PASSAGE PROVIDED:
────────
For wealthy households where €10,000-15,000 extra over a decade is negligible, this doesn't matter. For households living paycheck to paycheck, it's the difference between transportation they can afford and transportation that would bankrupt them.
The 2035 combustion ban doesn't magically make EVs affordable. It just eliminates the affordable alternatives and forces people into debt to buy vehicles they can't afford. Household debt is already at record levels. Forcing people into more debt for transportation they could previously afford is economic policy designed to benefit manufacturers at citizen expense.
The manufacturers know EVs are unaffordable for most households. That's why they lobby for subsidies, not to make EV's accessible but to reduce prices just enough to expand the market from the top 10% to the top 20% of earners. And when subsidies aren't enough, they lobby for mandates that force adoption regardless of affordability.
This is the same pattern documented in how European households paid €238 billion in corporate profit extraction during the energy crisis. Citizens told there's no money for assistance while corporations get subsidies. Citizens lectured about sacrifice while manufacturers profit. Citizens forced into markets they can't afford while being told it's for their benefit.
────────
DATA EXCERPTS:
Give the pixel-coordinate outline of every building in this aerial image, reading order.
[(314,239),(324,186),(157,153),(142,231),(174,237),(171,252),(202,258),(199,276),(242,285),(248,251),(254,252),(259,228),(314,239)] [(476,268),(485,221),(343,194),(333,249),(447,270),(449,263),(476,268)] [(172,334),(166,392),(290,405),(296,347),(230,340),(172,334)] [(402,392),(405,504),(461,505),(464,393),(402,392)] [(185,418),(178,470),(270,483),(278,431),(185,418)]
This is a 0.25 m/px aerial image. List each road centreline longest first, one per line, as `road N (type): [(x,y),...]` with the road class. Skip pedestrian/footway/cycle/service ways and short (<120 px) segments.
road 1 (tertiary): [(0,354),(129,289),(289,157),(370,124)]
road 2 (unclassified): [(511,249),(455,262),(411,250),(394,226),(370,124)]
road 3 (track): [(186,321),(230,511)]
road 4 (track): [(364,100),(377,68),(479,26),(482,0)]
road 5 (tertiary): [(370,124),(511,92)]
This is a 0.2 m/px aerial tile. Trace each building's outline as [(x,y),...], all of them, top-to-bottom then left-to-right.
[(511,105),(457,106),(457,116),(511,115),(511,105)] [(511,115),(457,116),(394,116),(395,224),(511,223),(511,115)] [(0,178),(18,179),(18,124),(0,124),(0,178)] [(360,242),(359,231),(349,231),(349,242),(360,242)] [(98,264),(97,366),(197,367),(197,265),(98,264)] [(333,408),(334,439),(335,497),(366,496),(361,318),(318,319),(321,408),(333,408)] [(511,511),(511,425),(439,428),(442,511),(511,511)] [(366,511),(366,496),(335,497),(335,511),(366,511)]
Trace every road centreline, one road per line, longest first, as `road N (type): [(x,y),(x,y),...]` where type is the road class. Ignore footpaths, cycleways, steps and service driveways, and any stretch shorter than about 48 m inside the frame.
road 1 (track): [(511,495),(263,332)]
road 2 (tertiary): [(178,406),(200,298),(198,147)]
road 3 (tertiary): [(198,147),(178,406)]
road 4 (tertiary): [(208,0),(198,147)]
────────
THE PROBLEM: Which numbers written in digits appear in the passage on the 2035 combustion ban? List every one.

PROBLEM SOLUTION:
- €10,000-15,000
- 2035
- 10%
- 20%
- €238 billion